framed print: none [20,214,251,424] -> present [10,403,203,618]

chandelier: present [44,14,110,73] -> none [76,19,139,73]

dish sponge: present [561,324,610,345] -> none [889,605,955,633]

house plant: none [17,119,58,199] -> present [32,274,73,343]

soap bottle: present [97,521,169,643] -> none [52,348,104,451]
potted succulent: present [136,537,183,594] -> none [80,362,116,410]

━━━━━━━━━━━━━━━━

--- Task details ---
Output every record above in full, exactly as it reads.

--- Task answer ---
framed print: none [20,214,251,424] -> present [10,403,203,618]

chandelier: present [44,14,110,73] -> none [76,19,139,73]

dish sponge: present [561,324,610,345] -> none [889,605,955,633]

house plant: none [17,119,58,199] -> present [32,274,73,343]

soap bottle: present [97,521,169,643] -> none [52,348,104,451]
potted succulent: present [136,537,183,594] -> none [80,362,116,410]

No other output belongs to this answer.